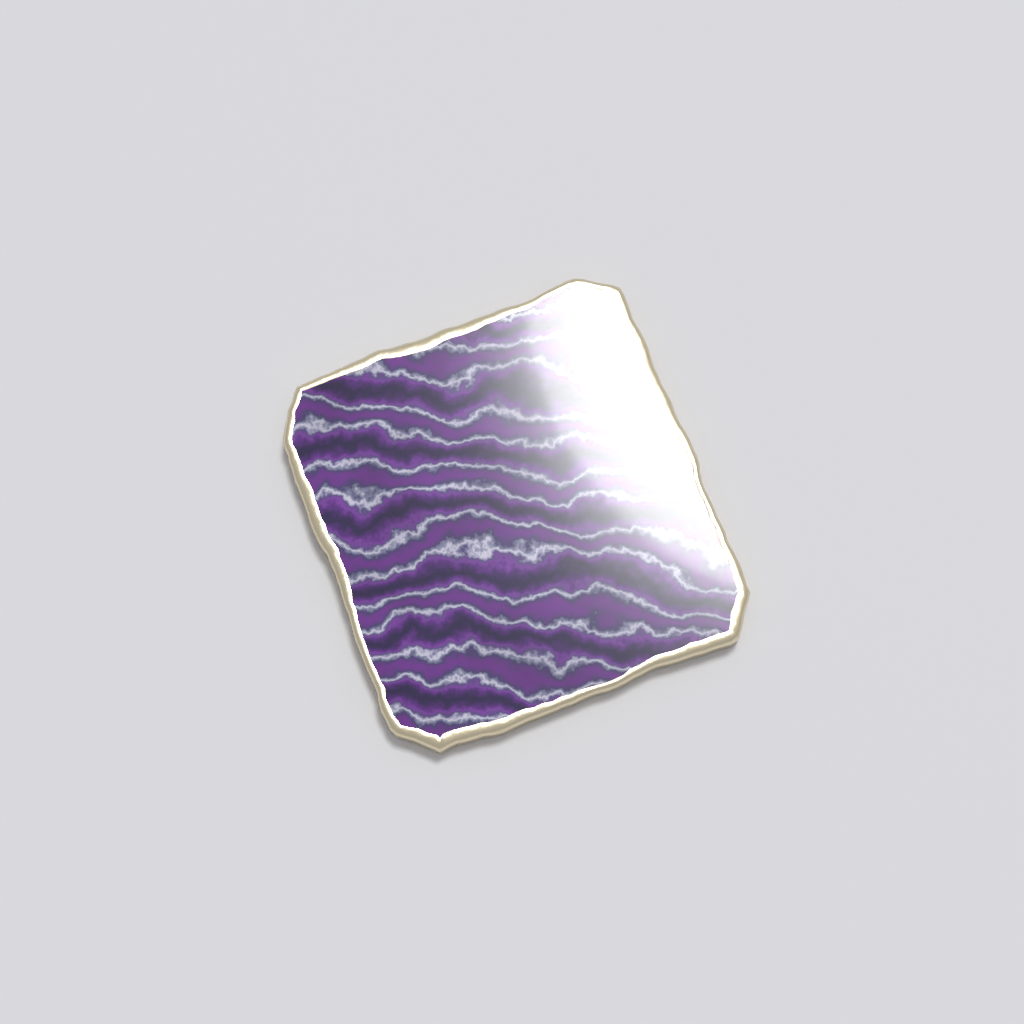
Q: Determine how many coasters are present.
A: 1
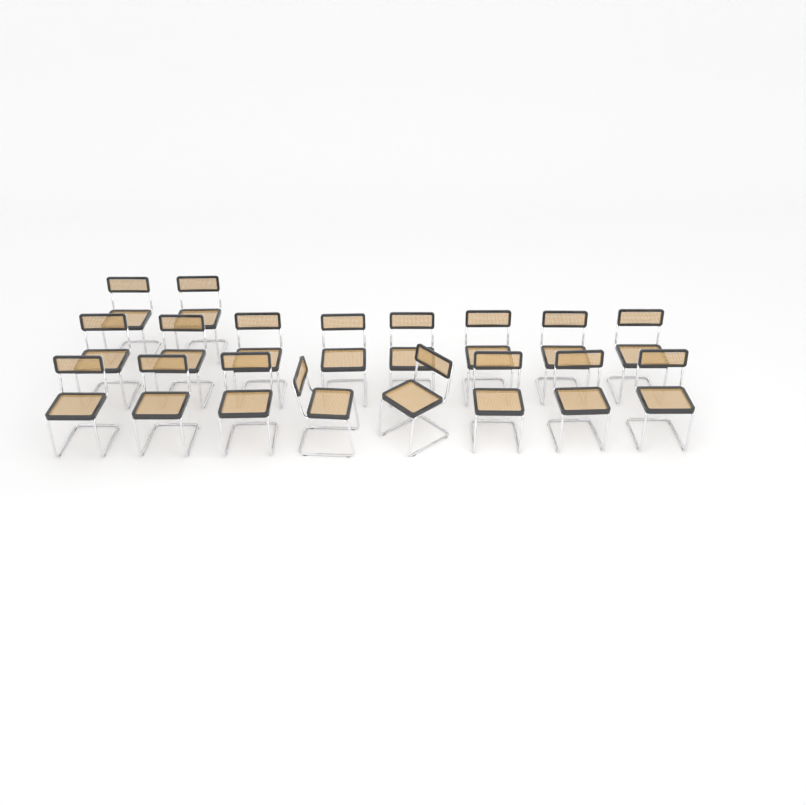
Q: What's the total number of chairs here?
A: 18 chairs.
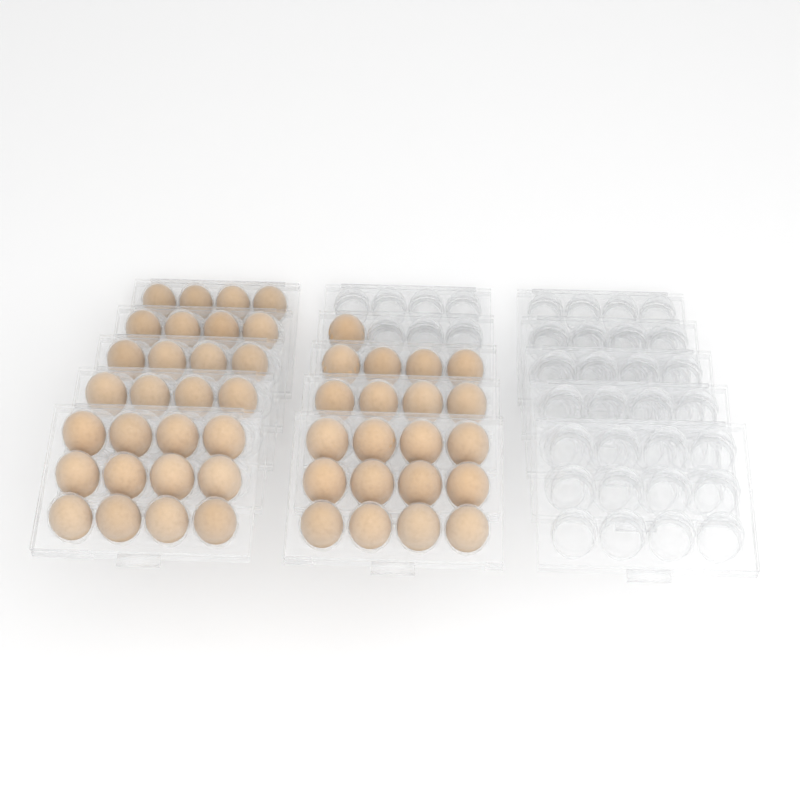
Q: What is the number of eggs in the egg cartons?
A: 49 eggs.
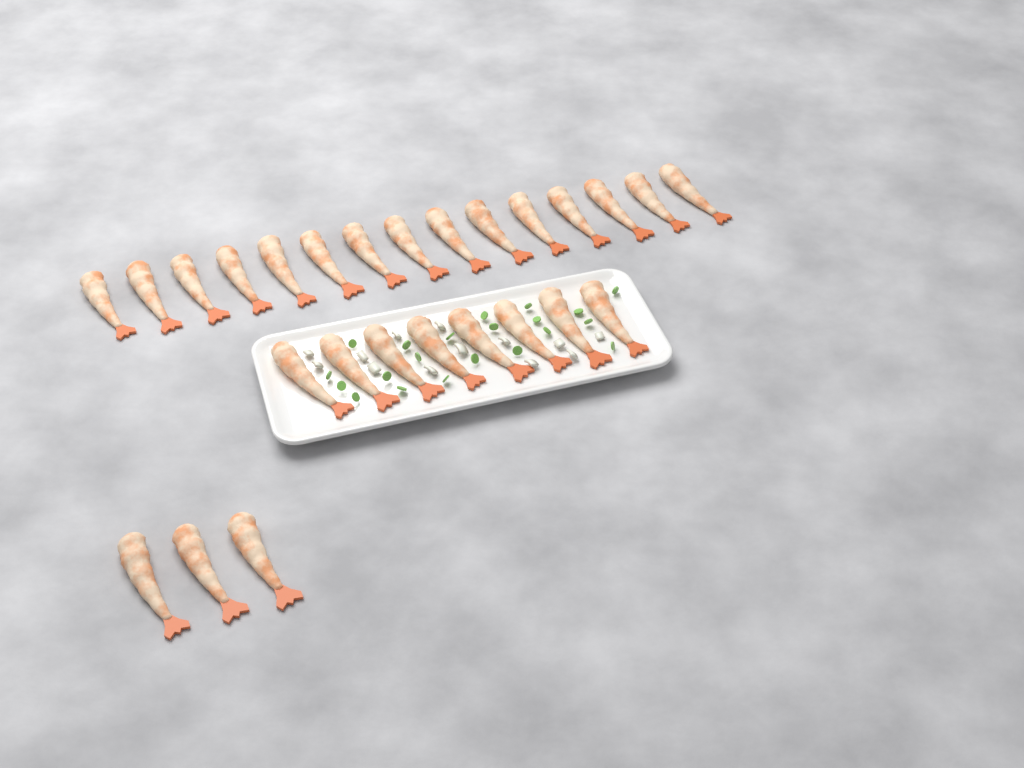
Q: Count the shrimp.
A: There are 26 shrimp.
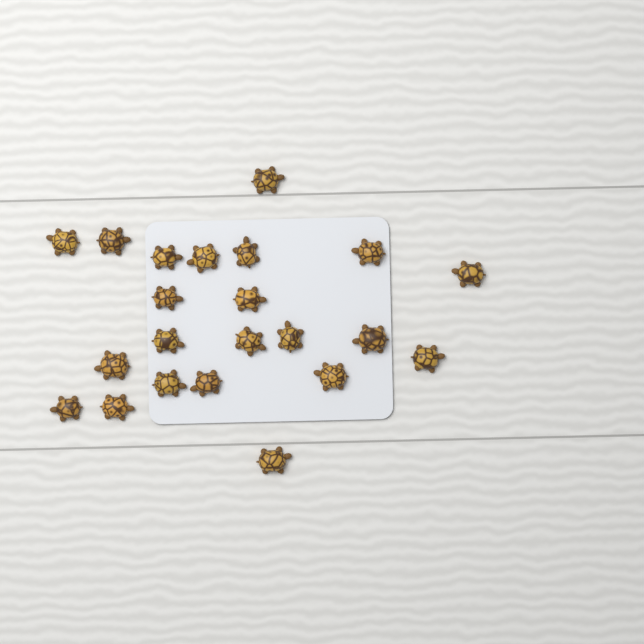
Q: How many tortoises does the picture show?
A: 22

☆ ☆ ☆ ☆ ☆

Edit the material above by changing "shrimp" to "prawns" wherever it appears, keeping every other word the same. Write out the revised lines without the pictures.

Q: Determine how many coasters are present.
A: 1
Q: What's the total number of chairs here?
A: 18 chairs.
Q: What is the number of eggs in the egg cartons?
A: 49 eggs.
Q: Count the prawns.
A: There are 26 prawns.
Q: How many tortoises does the picture show?
A: 22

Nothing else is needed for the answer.